А в Гурзуфчик съездим? [149]
Жму руку, шлю тепленький привет.
А. П. Чехов — О. Л. Книппер
Милая, восхитительная актриса, здравствуйте! Как живете? Как себя чувствуете? Я, пока ехал в Ялту, был очень нездоров. У меня в Москве уже сильно болела голова, был жар — это я скрывал от Вас, грешным делом, теперь ничего.
Как Левитан? [150] Меня ужасно мучает неизвестность. Если что слышали, то напишите, пожалуйста.
Будьте здоровы, счастливы. Узнал, что Маша шлет Вам письмо, — и вот спешу написать эти несколько строк.
Ваш
О. Л. Книппер — А. П. Чехову
Доброе утро, дорогой мой! Как провел ночь?
Я сейчас встала, умылась, напилась скверного кофе и села писать. У меня объявились две компаньонки к моему великому огорчению: одна пожилая — до Харькова, другая полька с плоским лицом, лежит еще наверху, но думается, что противная. Куда едет — не знаю.
Вагон трясет сильно. Вчера, как рассталась с тобой, — долго смотрела в темноту и много, много было у меня в душе. Конечно, всплакнула. Я ведь так много пережила за это короткое время в вашем доме. Я сейчас и писать не могу толком, только думаю обо всем бессвязно. Вчера жутко было одной остаться от всего, что сразу нахлынуло на меня. Думала все о тебе — вот он едет на конке, вот он у Киста [151], почистился и пошел скитаться по городу.
А как мы славно вчера ехали [152], — правда? Мне так приятно вспоминать — а тебе тоже, а? Милый ты мой, милый!
Пишу и гляжу в окно, — ширь, гладь, и мне приятно после южной пряной красоты. Будущее лето мы с тобой постараемся пожить на севере, хорошо? Коли не удастся — что делать!
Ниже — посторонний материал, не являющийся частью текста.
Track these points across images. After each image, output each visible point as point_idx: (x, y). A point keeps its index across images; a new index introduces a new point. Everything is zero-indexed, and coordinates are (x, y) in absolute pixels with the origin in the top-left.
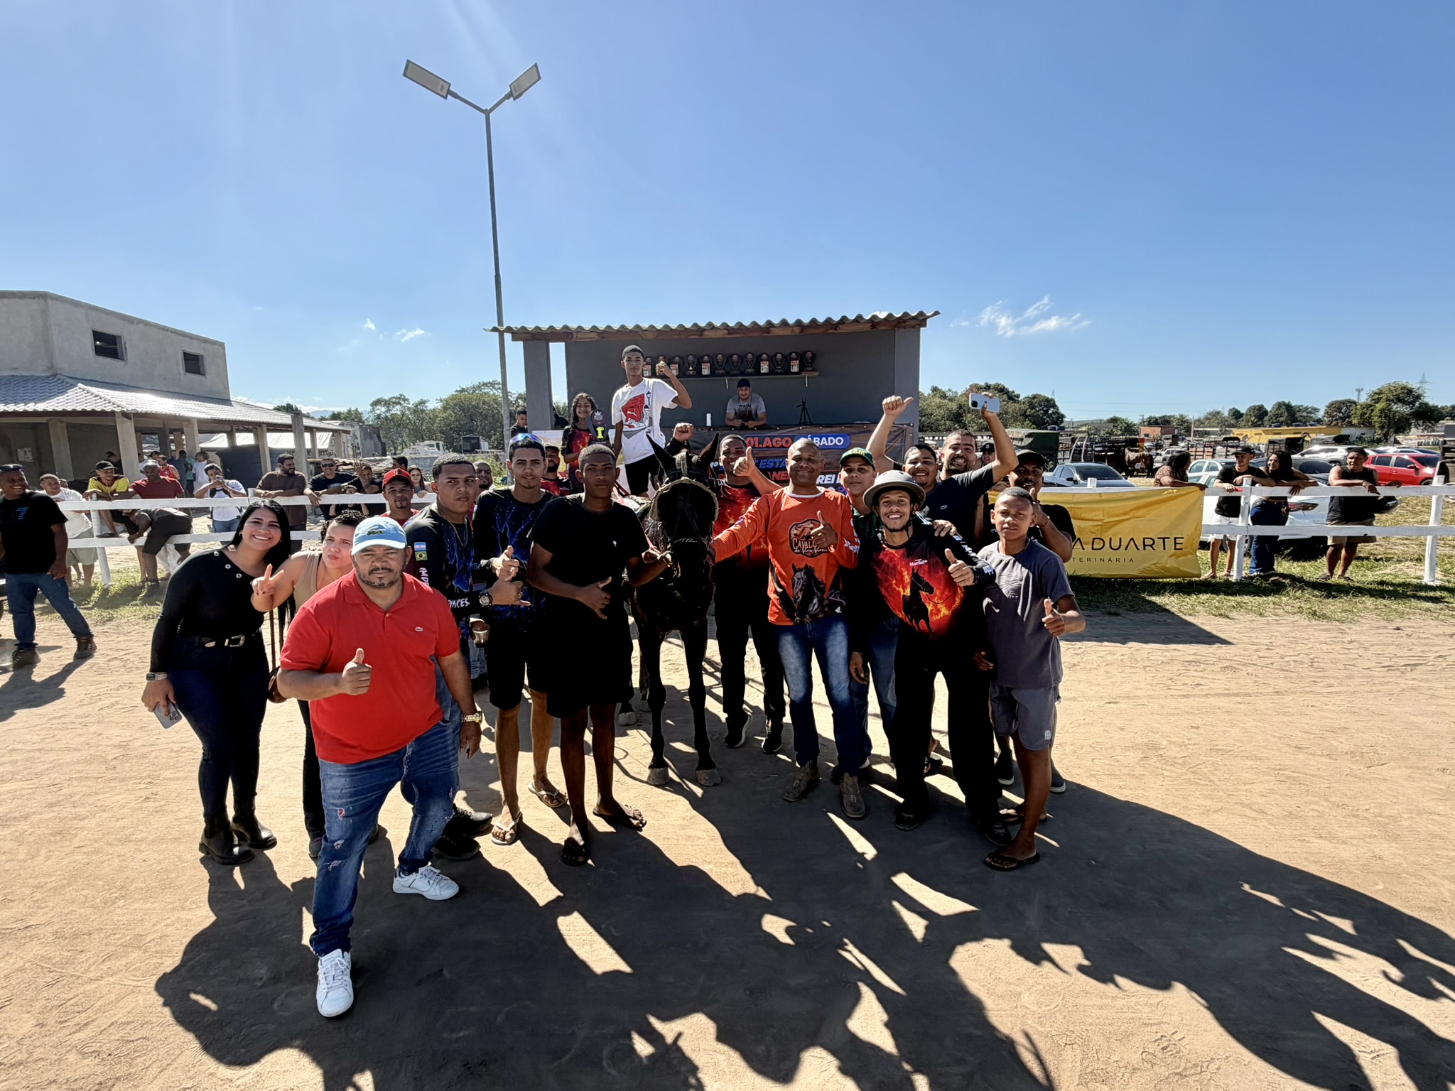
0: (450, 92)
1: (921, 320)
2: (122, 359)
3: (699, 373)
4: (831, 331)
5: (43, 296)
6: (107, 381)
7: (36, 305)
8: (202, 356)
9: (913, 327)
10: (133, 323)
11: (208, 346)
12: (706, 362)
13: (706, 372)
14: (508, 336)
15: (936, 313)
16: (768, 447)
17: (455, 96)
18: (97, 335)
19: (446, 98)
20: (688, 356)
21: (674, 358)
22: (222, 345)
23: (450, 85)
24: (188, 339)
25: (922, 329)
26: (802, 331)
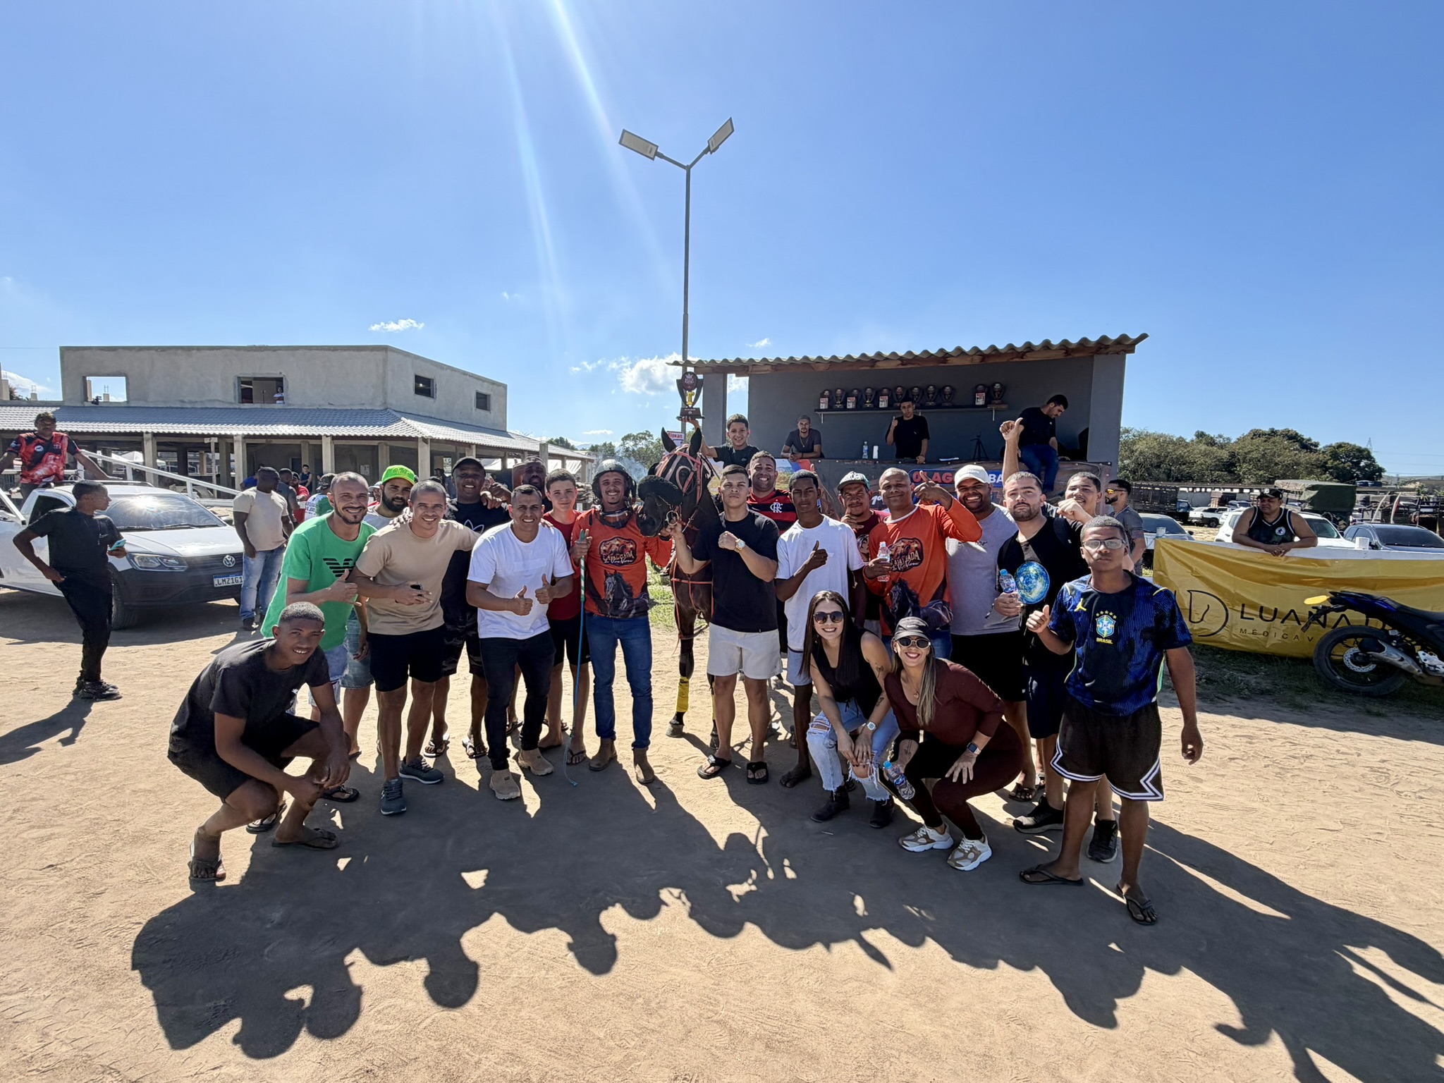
0: (657, 154)
1: (1125, 345)
2: (433, 397)
3: (876, 406)
4: (1017, 360)
5: (385, 349)
6: (421, 414)
7: (380, 355)
8: (489, 396)
9: (1116, 353)
10: (443, 369)
11: (495, 387)
12: (885, 395)
13: (884, 405)
15: (1145, 337)
17: (661, 156)
18: (418, 379)
19: (653, 159)
20: (866, 389)
21: (852, 391)
22: (505, 387)
23: (657, 147)
24: (480, 382)
25: (1128, 356)
26: (983, 360)
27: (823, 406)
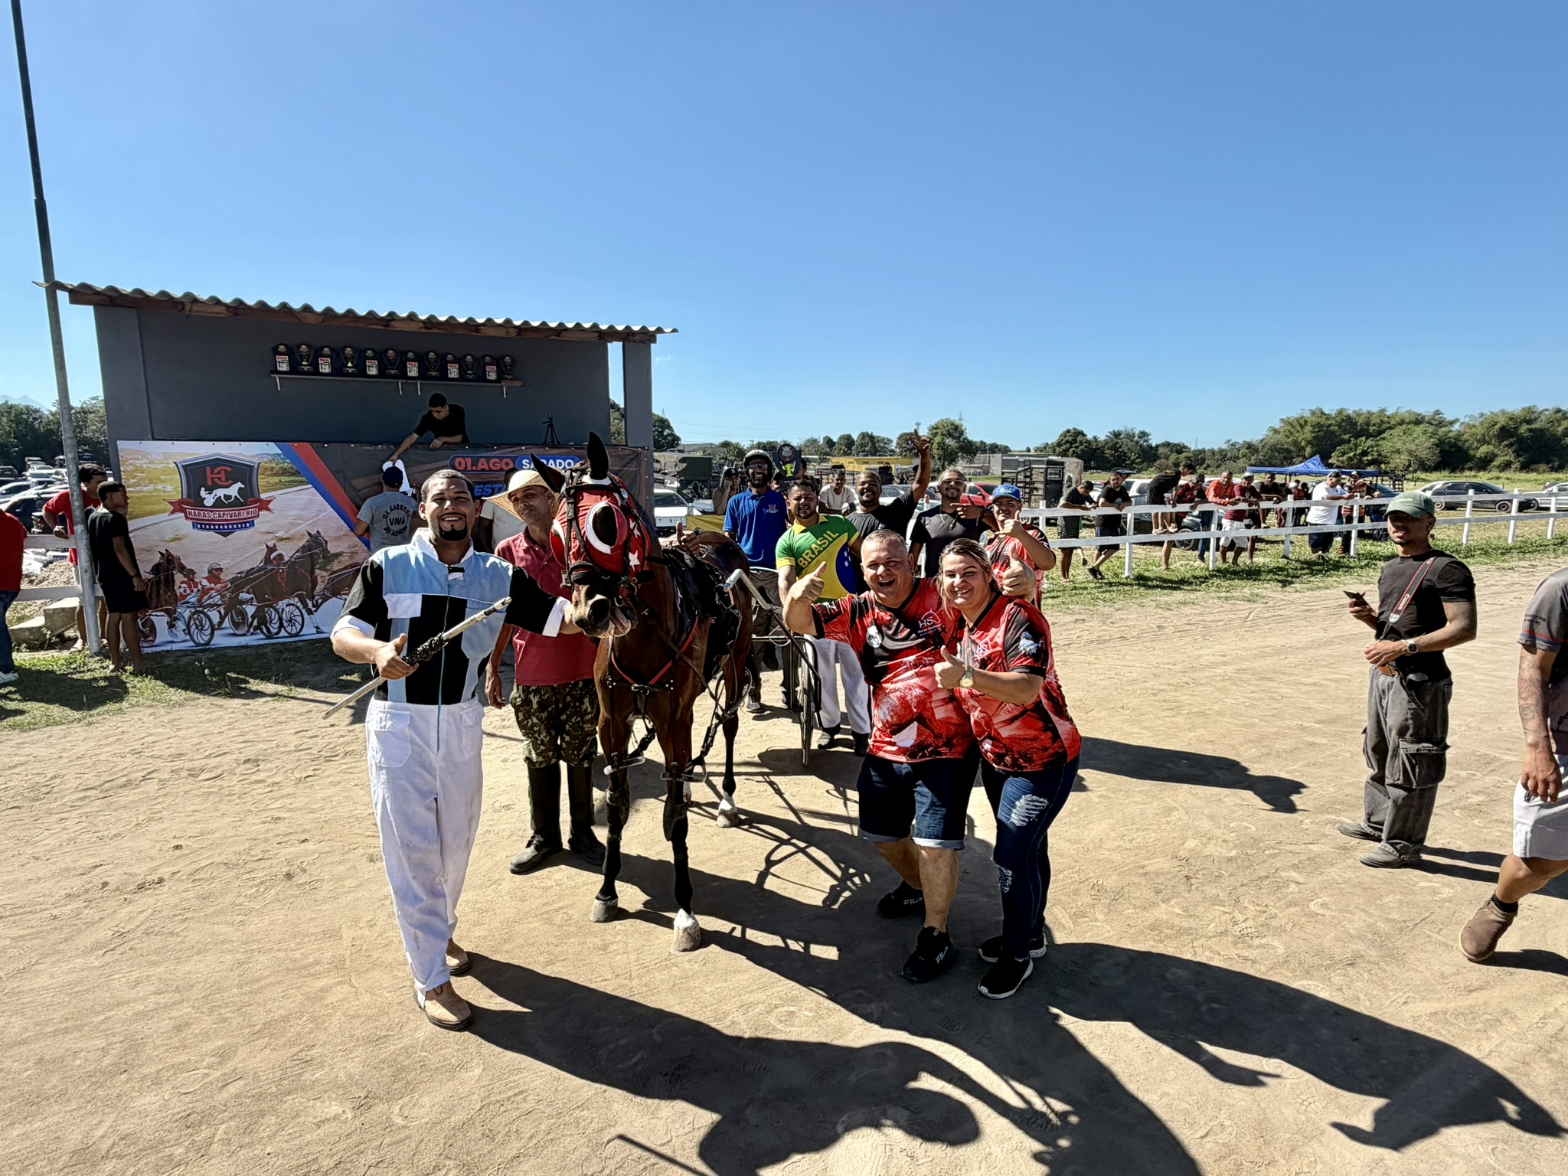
1: (655, 335)
3: (361, 371)
9: (643, 342)
12: (372, 358)
13: (373, 371)
14: (63, 297)
15: (674, 331)
16: (483, 470)
27: (284, 367)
Помечтаем пока.
Мне странно будет приехать домой — я не буду себя чувствовать дома у нас.
Как провел время в Севастополе? Напиши. Фу, как толкает — невозможно писать.
В три часа будем в Харькове — опущу письмо, пошлю телеграмму домой, пообедаю.
Вспоминаю Гурзуф и жалею о многом. Ты меня сейчас немкой выругаешь — правда?